Task to carry out: Transcribe each line of the rows below without any change.

(Data rows)
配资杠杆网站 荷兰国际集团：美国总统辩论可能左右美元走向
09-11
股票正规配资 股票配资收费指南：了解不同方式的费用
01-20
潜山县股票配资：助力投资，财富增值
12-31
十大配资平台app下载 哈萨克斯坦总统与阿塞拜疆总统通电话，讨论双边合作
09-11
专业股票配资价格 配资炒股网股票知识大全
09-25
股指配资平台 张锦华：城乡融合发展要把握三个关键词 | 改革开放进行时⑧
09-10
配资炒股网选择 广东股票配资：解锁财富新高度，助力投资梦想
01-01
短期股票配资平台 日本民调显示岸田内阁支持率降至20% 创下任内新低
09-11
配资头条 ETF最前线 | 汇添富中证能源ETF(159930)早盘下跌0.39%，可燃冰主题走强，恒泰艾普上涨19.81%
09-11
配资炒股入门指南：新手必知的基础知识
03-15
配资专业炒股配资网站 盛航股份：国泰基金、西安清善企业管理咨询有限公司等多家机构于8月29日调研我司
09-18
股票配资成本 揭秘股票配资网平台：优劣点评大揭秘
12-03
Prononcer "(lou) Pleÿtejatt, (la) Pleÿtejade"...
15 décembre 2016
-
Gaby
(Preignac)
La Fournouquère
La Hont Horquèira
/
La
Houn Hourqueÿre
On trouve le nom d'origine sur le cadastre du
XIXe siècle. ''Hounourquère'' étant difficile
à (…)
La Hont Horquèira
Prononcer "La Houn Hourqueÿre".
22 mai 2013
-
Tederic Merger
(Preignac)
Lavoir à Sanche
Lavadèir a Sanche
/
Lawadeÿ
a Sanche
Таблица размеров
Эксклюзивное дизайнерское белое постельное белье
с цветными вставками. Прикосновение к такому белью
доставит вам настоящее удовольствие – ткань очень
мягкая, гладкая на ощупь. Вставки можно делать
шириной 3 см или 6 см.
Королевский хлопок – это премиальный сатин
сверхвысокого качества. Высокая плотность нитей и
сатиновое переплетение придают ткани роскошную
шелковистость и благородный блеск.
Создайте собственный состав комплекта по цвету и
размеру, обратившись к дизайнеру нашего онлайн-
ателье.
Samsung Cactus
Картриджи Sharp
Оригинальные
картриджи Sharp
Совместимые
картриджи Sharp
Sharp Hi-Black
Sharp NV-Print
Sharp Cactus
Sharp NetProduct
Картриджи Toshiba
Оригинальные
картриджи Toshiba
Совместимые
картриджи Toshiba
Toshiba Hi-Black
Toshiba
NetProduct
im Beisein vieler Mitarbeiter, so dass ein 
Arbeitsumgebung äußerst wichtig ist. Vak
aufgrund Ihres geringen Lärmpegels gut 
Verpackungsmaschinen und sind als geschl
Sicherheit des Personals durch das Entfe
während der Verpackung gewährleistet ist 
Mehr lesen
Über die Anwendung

The completed task:
配资杠杆网站 荷兰国际集团：美国总统辩论可能左右美元走向
09-11
股票正规配资 股票配资收费指南：了解不同方式的费用
01-20
潜山县股票配资：助力投资，财富增值
12-31
十大配资平台app下载 哈萨克斯坦总统与阿塞拜疆总统通电话，讨论双边合作
09-11
专业股票配资价格 配资炒股网股票知识大全
09-25
股指配资平台 张锦华：城乡融合发展要把握三个关键词 | 改革开放进行时⑧
09-10
配资炒股网选择 广东股票配资：解锁财富新高度，助力投资梦想
01-01
短期股票配资平台 日本民调显示岸田内阁支持率降至20% 创下任内新低
09-11
配资头条 ETF最前线 | 汇添富中证能源ETF(159930)早盘下跌0.39%，可燃冰主题走强，恒泰艾普上涨19.81%
09-11
配资炒股入门指南：新手必知的基础知识
03-15
配资专业炒股配资网站 盛航股份：国泰基金、西安清善企业管理咨询有限公司等多家机构于8月29日调研我司
09-18
股票配资成本 揭秘股票配资网平台：优劣点评大揭秘
12-03
Prononcer "(lou) Pleÿtejatt, (la) Pleÿtejade"...
15 décembre 2016
-
Gaby
(Preignac)
La Fournouquère
La Hont Horquèira
/
La
Houn Hourqueÿre
On trouve le nom d'origine sur le cadastre du
XIXe siècle. ''Hounourquère'' étant difficile
à (…)
La Hont Horquèira
Prononcer "La Houn Hourqueÿre".
22 mai 2013
-
Tederic Merger
(Preignac)
Lavoir à Sanche
Lavadèir a Sanche
/
Lawadeÿ
a Sanche
Таблица размеров
Эксклюзивное дизайнерское белое постельное белье
с цветными вставками. Прикосновение к такому белью
доставит вам настоящее удовольствие – ткань очень
мягкая, гладкая на ощупь. Вставки можно делать
шириной 3 см или 6 см.
Королевский хлопок – это премиальный сатин
сверхвысокого качества. Высокая плотность нитей и
сатиновое переплетение придают ткани роскошную
шелковистость и благородный блеск.
Создайте собственный состав комплекта по цвету и
размеру, обратившись к дизайнеру нашего онлайн-
ателье.
Samsung Cactus
Картриджи Sharp
Оригинальные
картриджи Sharp
Совместимые
картриджи Sharp
Sharp Hi-Black
Sharp NV-Print
Sharp Cactus
Sharp NetProduct
Картриджи Toshiba
Оригинальные
картриджи Toshiba
Совместимые
картриджи Toshiba
Toshiba Hi-Black
Toshiba
NetProduct
im Beisein vieler Mitarbeiter, so dass ein 
Arbeitsumgebung äußerst wichtig ist. Vak
aufgrund Ihres geringen Lärmpegels gut 
Verpackungsmaschinen und sind als geschl
Sicherheit des Personals durch das Entfe
während der Verpackung gewährleistet ist 
Mehr lesen
Über die Anwendung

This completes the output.